Arriva dallo stato centro-occidentale dell'Arizona il nuovo stop alla crociata legale di RIAA, la rappresentanza delle major statunitensi col portafogli in via di riduzione e l'idea fissa della persecuzione in tribunale dei potenziali consumatori che scaricano musica dal P2P. Il giudice distrettuale chiamato a risolvere il caso Atlantic v. Howell ha respinto le richieste dei discografici, alla ricerca di un giudizio sommario sull'azione degli accusati rei di aver reso disponibili i brani sul network di KaZaA.

Come già indicato in passato, contro i coniugi Howell RIAA ha cercato di far passare la teoria della "messa in condivisione" dei file incriminati come prova sufficiente a sentenziare l'infrazione di copyright. Tale principio era già stato rifiutato dal giudice del caso Atlantic vs.
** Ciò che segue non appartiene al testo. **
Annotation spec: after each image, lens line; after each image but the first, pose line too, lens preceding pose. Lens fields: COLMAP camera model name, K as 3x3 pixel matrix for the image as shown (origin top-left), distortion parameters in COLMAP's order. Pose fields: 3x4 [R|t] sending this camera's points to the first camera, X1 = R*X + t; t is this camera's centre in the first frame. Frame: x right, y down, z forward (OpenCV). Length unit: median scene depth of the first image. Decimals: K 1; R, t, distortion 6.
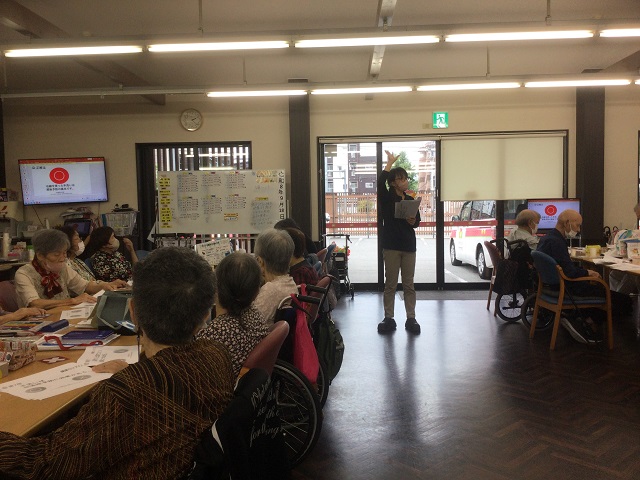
lens RADIAL K [[571.3, 0, 317.1], [0, 571.3, 239.1], [0, 0, 1]] dist [0.033659, -0.061566]
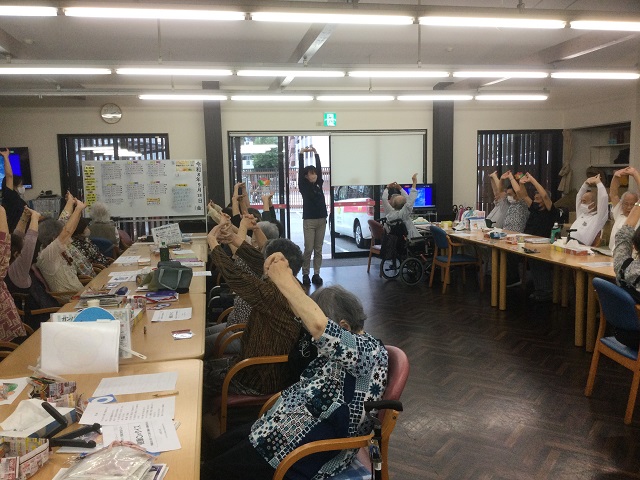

Brennan, e la giurisprudenza statunitense in materia si arricchisce ora dell'ennesima risoluzione a favore dei condivisori.

Gli Howell si sono inizialmente difesi da soli, ma nel caso è poi entrata anche la Electronic Frontier Foundation che, per mezzo di un amicus curiae in difesa dei coniugi e per bocca dell'esperto legale Fred Von Lohmann, si è espressa in supporto del principio secondo cui la legge USA in materia - nella fattispecie il discusso DMCA - non prevede l'equiparazione della "distribuzione" alla "pubblicazione", o per meglio dire in questo caso la messa in condivisione.

RIAA_Sux.jpg

"Finché una copia del lavoro non cambia mano in uno dei modi indicati - stabilisce la sentenza - una'distribuzionè secondo i termini di legge non c'è stata". Il giudice ha inoltre considerato "insufficienti" le prove portate da RIAA per dimostrare che gli accusati fossero i responsabili materiali della copia dei file "pirata" nella cartella condivisa del software di P2P, così come insufficienti sono state considerate le informazioni presentate per dimostrare la "responsabilità indiretta" della presunta infrazione del copyright.

Dunque RIAA continua a vedersi franare il terreno sotto ai pieni, considerando che una delle tattiche finora più utilizzate contro gli utenti-condivisori prevede una veloce conclusione della causa, attraverso il patteggiamento o appunto con un "default judgment" da parte Corte prima di giungere al dibattimento.

Il caso Atlantic v. Howell, inoltre, continua a riservare sorprese: avendo inizialmente sentenziato a favore dei discografici, il giudice ha poi revocato la sua precedente decisione sulla base di un amicus curiae presentato dagli accusati e originariamente prodotto nell'ambito del caso Elektra v. Barker. Corte ha successivamente incassato la definizione di "copie non autorizzate" di RIAA in riferimento ai brani in formato MP3 estratti dai CD legalmente acquistati dalla coppia ed è infine sopraggiunta alla decisione dei giorni scorsi di rigettare in toto le teorie dell'organizzazione.

Le fasi predibattimentali del processo si sono infine concluse, e la rappresentanza delle major dovrà ora affrontare l'ennesima, lunga battaglia in tribunale con tanto di giuria popolare, pubblico e reporter a presenziare le udienze. E come ben dimostra il caso Jammie Thomas, una eventuale vittoria potrebbe rappresentare solo l'ennesimo episodio in cui cattiva pubblicità per l'industria e advertising gratuito per il P2P si incrociano, per rendere ancora più incerto - qualora fosse mai possibile - il già cupo destino commerciale delle etichette discografiche.